Maria Sadowska na okładce płyty "Początek nocy" /

Artystka w pierwszym utworze deklaruje, że "nie może obudzić się". Tymczasem wbrew własnym słowom, budzi się. I nawet jeśli dzieje się to w entourage'u funkującego electro z okolic french touchu sprzed 10 lat, to warto docenić taką próbę otarcia się o współczesność. Identycznie w utworze tytułowym. Wstrzelenie się w brzmienia sprzed dekady wyjątkowo udane.

Swoją drogą, nasze rodzime gwiazdy średniego pokolenia (z wyłączeniem może Reni Jusis z okresu "Trans Misji") są ewidentnymi mistrzami spóźnionego recyklingu. Trochę metodą Bowiego. Z tym, że on patenty od młodszych kradł na bieżąco, a nasi tytani zanim to zrobią, krygują się przez dziesięć lat. W czym chętnie wtórują im wspierające i promujące takich wykonawców trzy główne stacje telewizyjne, tak samo jak oni zasypane gruzem czasu, pozujące na nowoczesne, a grupę docelową znajdującą w beneficjentach ZUS-u.

Reklama

Bliżej współczesności, choć - niestety - bardzo złych wzorców r'n'b rozbitego o tanią latyno-sczyznę czy wręcz cumbias stoi "Stracić nadzieję", które zapewne z uwagi na refren zostanie zapamiętane jako "Piosenka o jajach oooo!". Zaprawdę J.Lo by się takiego numeru nie powstydziła. Prawdziwi artyści natomiast pewnie skazaliby tego potworka na dożywotnią bytność w szufladzie.

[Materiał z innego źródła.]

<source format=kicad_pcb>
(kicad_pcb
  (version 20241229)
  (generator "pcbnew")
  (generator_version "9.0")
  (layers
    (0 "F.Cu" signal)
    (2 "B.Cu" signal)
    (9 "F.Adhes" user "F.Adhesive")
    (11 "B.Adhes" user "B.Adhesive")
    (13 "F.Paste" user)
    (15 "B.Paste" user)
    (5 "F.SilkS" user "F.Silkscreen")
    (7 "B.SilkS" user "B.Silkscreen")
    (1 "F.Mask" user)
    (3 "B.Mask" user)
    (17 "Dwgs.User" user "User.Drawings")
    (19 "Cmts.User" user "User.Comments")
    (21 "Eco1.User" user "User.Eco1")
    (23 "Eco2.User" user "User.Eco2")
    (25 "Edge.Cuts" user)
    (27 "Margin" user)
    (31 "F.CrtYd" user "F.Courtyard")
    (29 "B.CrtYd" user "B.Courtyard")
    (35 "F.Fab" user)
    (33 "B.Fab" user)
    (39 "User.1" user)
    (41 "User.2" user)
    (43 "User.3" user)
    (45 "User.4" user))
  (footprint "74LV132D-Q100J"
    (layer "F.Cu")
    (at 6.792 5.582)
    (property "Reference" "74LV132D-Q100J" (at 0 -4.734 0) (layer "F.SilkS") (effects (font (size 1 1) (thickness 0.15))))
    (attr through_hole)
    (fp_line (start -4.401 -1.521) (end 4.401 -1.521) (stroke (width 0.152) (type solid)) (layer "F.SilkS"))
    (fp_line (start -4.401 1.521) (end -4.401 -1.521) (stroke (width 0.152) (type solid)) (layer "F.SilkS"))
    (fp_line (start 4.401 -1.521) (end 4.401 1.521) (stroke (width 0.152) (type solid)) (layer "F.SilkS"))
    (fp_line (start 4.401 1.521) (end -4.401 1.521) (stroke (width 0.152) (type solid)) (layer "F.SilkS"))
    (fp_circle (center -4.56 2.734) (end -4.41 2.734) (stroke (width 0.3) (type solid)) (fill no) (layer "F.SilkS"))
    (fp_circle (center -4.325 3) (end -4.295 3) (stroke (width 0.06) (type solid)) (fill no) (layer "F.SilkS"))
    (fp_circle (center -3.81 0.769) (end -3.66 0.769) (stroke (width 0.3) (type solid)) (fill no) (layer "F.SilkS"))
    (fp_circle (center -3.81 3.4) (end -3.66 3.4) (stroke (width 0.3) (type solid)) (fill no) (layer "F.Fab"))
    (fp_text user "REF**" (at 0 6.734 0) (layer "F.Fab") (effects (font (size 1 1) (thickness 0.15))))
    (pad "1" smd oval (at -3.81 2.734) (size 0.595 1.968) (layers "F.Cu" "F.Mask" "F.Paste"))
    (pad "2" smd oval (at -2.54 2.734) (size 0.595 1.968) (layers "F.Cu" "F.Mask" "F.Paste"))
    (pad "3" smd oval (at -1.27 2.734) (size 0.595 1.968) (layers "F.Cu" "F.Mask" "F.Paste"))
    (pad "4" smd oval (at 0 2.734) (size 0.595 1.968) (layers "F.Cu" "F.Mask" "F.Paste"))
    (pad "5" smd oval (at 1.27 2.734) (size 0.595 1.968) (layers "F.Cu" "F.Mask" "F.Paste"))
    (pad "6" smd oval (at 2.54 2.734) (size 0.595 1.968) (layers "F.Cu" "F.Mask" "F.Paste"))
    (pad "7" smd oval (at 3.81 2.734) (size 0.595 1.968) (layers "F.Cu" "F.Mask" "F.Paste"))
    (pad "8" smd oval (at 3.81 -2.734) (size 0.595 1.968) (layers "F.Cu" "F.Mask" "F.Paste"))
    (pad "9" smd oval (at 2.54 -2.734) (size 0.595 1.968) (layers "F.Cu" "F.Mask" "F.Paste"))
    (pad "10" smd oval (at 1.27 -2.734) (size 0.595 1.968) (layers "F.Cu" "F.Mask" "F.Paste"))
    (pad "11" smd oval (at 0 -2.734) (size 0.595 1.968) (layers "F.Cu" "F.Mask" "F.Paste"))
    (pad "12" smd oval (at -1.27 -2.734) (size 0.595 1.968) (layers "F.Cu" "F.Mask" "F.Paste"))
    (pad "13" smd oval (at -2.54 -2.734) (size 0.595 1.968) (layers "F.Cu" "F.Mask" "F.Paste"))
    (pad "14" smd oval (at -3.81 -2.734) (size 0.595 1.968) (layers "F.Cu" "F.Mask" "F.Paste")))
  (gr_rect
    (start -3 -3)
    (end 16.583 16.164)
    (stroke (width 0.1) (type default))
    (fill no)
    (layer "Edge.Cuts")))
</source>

Już lepiej, bo z mniejszymi pretensjami do czegokolwiek wyszło junglowe "Tysiące rzeczy". Bo i tekst mniej zadęty, i skoro jesteśmy w najntisach, to przynajmniej nie widać grzebania przy PESEL-u. Choć znów, lepiej przecież wziąć na tapet jakiegoś klasyka z epoki. I wcale nie musi to być nie wiadomo jaki Aphex Twin, wystarczy średnia półeczka. Albo co późniejsze wyziewy sceny happy hardcore.

I tu nagle bum! W notce prasowej czytamy: "Tym albumem Maria zaspokoi więc głód zarówno fanów jej jazzowych dokonań ("Tribute To Komeda", "Jazz na ulicach"), publiczności obecnej z nią od ponad 20 lat na klubowych parkietach, jak i fanów jej popowych dokonań z płyty "Spis treści". Do tego muzycznego eksperymentu długo szukała odpowiedniego producenta. Zdecydowała się na połączenie dwóch muzycznych światów powierzając produkcję albumu Jarosławowi Baranowi (współpracującemu wcześniej m.in. z Edytą Górniak, Renatą Przemyk czy Cleo). Wspólnie zadbali o nowoczesne i spójne brzmienie płyty." (sic!).

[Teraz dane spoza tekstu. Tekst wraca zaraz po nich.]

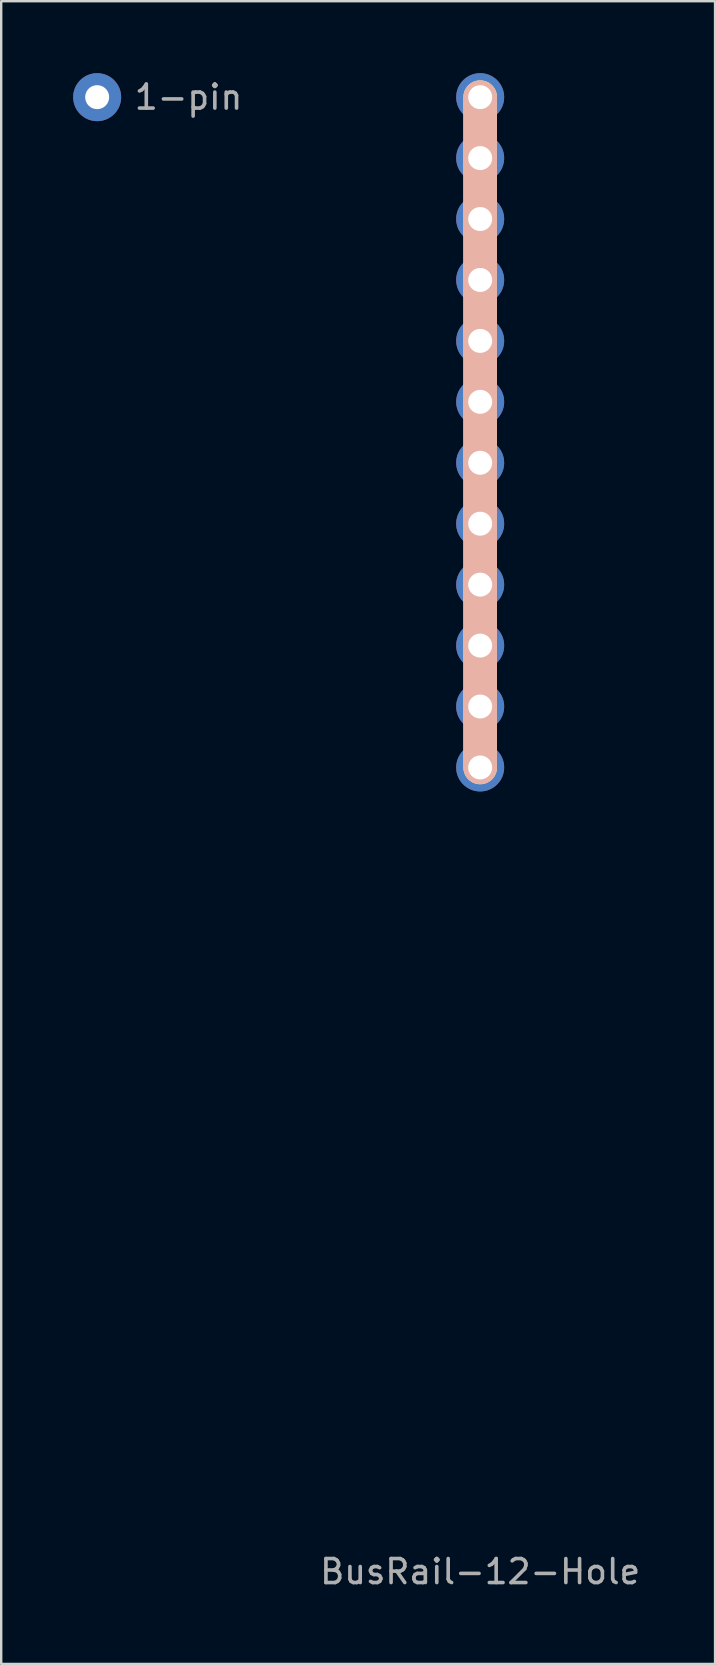
<source format=kicad_pcb>
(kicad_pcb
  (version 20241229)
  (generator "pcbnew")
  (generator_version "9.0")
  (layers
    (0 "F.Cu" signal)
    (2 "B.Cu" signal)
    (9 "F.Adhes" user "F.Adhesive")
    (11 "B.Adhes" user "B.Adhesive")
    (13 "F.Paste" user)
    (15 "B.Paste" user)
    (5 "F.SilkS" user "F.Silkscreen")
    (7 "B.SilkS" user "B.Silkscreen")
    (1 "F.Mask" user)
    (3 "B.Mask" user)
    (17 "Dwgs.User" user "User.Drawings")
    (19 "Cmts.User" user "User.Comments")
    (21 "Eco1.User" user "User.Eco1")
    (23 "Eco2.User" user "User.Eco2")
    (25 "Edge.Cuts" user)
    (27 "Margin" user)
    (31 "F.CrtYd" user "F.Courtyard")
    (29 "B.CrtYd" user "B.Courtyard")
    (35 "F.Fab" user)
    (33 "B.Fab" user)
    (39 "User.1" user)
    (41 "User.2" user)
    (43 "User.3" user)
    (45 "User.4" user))
  (footprint "1-pin"
    (layer "F.Cu")
    (at 1 1)
    (property "Reference" "1-pin" (at 3.81 0 180) (layer "F.Fab") (effects (font (size 1 1) (thickness 0.15))))
    (attr through_hole)
    (pad "1" thru_hole circle (at 0 0) (size 2 2) (drill 1) (layers "*.Cu" "*.Mask")))
  (footprint "BusRail-12-Hole"
    (layer "F.Cu")
    (at 16.965 1)
    (property "Reference" "BusRail-12-Hole" (at 0 61.46 0) (layer "F.Fab") (effects (font (size 1 1) (thickness 0.15))))
    (attr through_hole)
    (fp_line (start 0 0) (end 0 27.94) (stroke (width 1.4) (type solid)) (layer "F.SilkS"))
    (fp_line (start 0 0) (end 0 27.94) (stroke (width 1.4) (type solid)) (layer "B.SilkS"))
    (pad "1" thru_hole circle (at 0 0) (size 2 2) (drill 1) (layers "*.Cu" "*.Mask"))
    (pad "1" thru_hole circle (at 0 2.54) (size 2 2) (drill 1) (layers "*.Cu" "*.Mask"))
    (pad "1" thru_hole circle (at 0 5.08) (size 2 2) (drill 1) (layers "*.Cu" "*.Mask"))
    (pad "1" thru_hole circle (at 0 7.62) (size 2 2) (drill 1) (layers "*.Cu" "*.Mask"))
    (pad "1" thru_hole circle (at 0 10.16) (size 2 2) (drill 1) (layers "*.Cu" "*.Mask"))
    (pad "1" thru_hole circle (at 0 12.7) (size 2 2) (drill 1) (layers "*.Cu" "*.Mask"))
    (pad "1" thru_hole circle (at 0 15.24) (size 2 2) (drill 1) (layers "*.Cu" "*.Mask"))
    (pad "1" thru_hole circle (at 0 17.78) (size 2 2) (drill 1) (layers "*.Cu" "*.Mask"))
    (pad "1" thru_hole circle (at 0 20.32) (size 2 2) (drill 1) (layers "*.Cu" "*.Mask"))
    (pad "1" thru_hole circle (at 0 22.86) (size 2 2) (drill 1) (layers "*.Cu" "*.Mask"))
    (pad "1" thru_hole circle (at 0 25.4) (size 2 2) (drill 1) (layers "*.Cu" "*.Mask"))
    (pad "1" thru_hole circle (at 0 27.94) (size 2 2) (drill 1) (layers "*.Cu" "*.Mask"))
    (pad "2" smd rect (at 0 13.97) (size 1 27.94) (layers "B.Cu")))
  (gr_rect
    (start -3 -3)
    (end 26.756 66.308)
    (stroke (width 0.1) (type default))
    (fill no)
    (layer "Edge.Cuts")))
</source>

Spójne brzmienie? Czyżby? PR-owcy z wytwórni, zastanawiajcie się czasem co za kocopoły pakujecie do tych press kitów. Cztery numery z nieświeżym elektro i nagle zupełnie nielogiczna ("Zanim") przemiana w równie przekraczający datę ważności jazzujący pop prosto z programowanej komputerowo playlisty jednej z nierozpoznawalnych od siebie mainstreamowych stacji radiowych? To jest to wasze "spójne brzmienie"?

Co mamy dalej? Duet z Kayah, "Kocham cię", będący jakąś genetycznie obciążoną hybrydą nieudanego numeru Sarsy i udanego (taki heheszek) numeru Golec uOrkiestra. Dalej gigantomańska aranżacyjnie "Niezgoda", która znów brzmi jak z radiowego/labelowego rozdzielnika. A na koniec "Marakeczi" z gościnnym udziałem znanego foliarza i płaskoziemca, Leszka Możdżera, który jest tu kwiatkiem do kożucha z folii chroniącej przed wirusami wyskakującymi spod masztów 5G.

Nie bardzo rozumiem do kogo jest ta płyta adresowana. Wydaje się, że najwyżej do ego samej artystki, której jako byłej jurorce programu wokalnego i absolwentce muzycznej uczelni pewnie wypada co jakiś czas jakąś płytę wydać. Technicznie oczywiście bez zarzutu, ale mentalnie i cywilizacyjnie kompletnie odklejoną od rzeczywistości. A jednocześnie niespatynowaną dostatecznie, żeby można podlansować ją na coś retro.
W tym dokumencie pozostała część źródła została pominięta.